Artificial Intelligence

Artificial Intelligence
Hybrid Systems

Description
Software systems which employs a combination of methods and techniques from Artificial Intelligence after the development of hybrid connectionist-symbolic models. Every natural intelligent system is hybrid because it performs mental operations on both the symbolic and subsymbolic levels. For the past few years there has been an increasing discussion of the importance of such an integration that led to the development of new simple and specific AI systems (such as systems for computer vision, speech synthesis, etc., or software that employs some of the models mentioned above). Now it’s time for integration to create broad AI systems to be employed in fields as:

  • surveillance
  • Ambient Assisted Living (AAL)
  • Real-Time pattern-based decisions

 

Laboratory AIRT Lab. at DII (Artificial Intelligence & Real-Time Systems Laboratory) – Home Page: http://airtlab.dii.univpm.it/
Contact PersonAldo Franco Dragoni
Collaborations:

    “Istituto di Scienze e Tecnologie Cognitive”-CNR, Via San Martino della Battaglia 44, 00185 Rome
Projects:
National Research Project (PRIN 2005) “DICSI”
 
People:

Aldo Franco Dragoni, Tel.: +39-0712204390, Email: a.f.dragoni@univpm.it, (Associate Professor)

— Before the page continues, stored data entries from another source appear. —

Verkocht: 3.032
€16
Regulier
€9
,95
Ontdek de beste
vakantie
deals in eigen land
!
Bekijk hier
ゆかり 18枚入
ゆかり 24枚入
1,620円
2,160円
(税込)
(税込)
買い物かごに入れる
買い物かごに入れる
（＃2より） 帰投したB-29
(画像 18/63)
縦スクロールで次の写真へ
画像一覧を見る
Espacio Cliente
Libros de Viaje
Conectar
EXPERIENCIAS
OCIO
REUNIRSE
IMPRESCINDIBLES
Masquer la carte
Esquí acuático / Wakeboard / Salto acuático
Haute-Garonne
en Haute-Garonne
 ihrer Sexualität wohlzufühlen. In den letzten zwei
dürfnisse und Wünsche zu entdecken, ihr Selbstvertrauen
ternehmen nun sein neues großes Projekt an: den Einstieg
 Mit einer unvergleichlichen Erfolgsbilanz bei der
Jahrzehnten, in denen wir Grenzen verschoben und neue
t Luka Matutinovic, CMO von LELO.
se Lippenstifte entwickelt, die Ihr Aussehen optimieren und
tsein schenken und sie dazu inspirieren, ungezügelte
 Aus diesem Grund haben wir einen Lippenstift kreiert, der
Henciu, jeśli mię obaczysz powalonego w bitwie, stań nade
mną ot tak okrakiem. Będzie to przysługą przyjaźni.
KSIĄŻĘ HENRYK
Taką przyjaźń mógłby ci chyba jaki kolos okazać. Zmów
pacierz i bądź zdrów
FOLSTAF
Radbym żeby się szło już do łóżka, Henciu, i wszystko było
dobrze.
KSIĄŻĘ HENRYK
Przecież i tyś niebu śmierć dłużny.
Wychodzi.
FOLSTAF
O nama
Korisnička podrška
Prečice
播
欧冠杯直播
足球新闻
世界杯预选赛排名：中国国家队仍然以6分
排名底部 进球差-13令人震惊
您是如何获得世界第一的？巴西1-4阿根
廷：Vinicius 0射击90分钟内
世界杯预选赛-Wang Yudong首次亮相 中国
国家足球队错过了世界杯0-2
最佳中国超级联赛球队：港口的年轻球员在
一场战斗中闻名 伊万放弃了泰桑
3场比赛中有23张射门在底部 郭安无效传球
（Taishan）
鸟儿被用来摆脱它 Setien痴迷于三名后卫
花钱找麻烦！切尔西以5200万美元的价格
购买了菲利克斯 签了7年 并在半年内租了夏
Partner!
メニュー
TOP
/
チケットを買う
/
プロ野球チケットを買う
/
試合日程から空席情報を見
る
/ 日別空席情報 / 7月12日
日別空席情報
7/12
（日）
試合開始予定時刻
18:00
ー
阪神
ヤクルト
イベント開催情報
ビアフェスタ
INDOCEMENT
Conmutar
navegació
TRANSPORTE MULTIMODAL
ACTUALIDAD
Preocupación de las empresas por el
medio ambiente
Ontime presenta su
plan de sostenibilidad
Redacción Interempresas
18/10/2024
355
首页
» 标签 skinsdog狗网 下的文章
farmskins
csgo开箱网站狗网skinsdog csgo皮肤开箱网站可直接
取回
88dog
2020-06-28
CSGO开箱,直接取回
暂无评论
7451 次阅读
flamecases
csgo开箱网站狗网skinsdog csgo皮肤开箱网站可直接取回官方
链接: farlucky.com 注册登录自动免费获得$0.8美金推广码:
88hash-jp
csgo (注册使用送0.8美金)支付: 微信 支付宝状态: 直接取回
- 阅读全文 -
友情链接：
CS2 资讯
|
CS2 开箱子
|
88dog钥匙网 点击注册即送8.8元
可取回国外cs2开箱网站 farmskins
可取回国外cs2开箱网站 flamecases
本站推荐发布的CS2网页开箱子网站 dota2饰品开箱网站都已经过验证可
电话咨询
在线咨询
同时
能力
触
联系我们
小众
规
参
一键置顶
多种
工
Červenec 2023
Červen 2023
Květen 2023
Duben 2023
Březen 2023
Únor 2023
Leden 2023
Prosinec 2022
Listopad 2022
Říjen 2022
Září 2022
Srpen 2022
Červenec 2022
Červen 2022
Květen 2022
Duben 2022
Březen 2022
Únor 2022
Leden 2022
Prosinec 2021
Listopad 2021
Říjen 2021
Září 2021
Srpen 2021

Aldo Franco Dragoni was born in Ascoli Piceno (Italy), the 22nd of june 1961. Married since ‘92, he has two sons. He received a degree in Electronics Engineering from the University of Ancona, discussing a thesis in the field of Artificial Intelligence on “Plan Recognition from Visual Information”. Currently he is in charge as Associate Professor at the “Università Politecnica delle Marche”, where he teaches "Foundamentals of Computer Sciences", "Artificial Intelligence" and "Real Time Systems". His scientific interests derived from his PhD Thesis and regarded two questions. 1. The problem of belief revision in a multi-agent environment; if an agent receives new information that contradicts its previously held knowledge, how could it rearrange its corpus of beliefs in order to get rid of the contradiction? Aldo defined a model for belief revision in a multi-agent environment that integrates symbolic approaches to consistency maintenance with numerical methods to reason under uncertainty. The model is currently tested into a system to support detective inquiries. 2. The problem of plan recognition: if an agent observes another agent executing its own plan, how could it infer the other’s goals before the plan is completely executed? Aldo generalized the concept of plan recognition from observation to the idea of “mental states recognition” from communication, by defining three abductive methods to infer a speaker’s mental state from his utterances (“speech acts”). These methods enrich the huge literature on user modeling in intelligent user interfaces, and constitute another knowledge acquisition medium. Aldo devoted much interest also in the study of distributed information systems, under the realistic hypothesis that they can be affected by limited degrees of correctness and completeness. He tried to evaluate, on statistical simulation basis, the global performances of a group whose members adopt the same local strategies for belief revision, the same policies for communication and the same criteria for partner selection. He served as Program Committee and Reviewer for several International Conferences and Journals on Artificial Intelligence.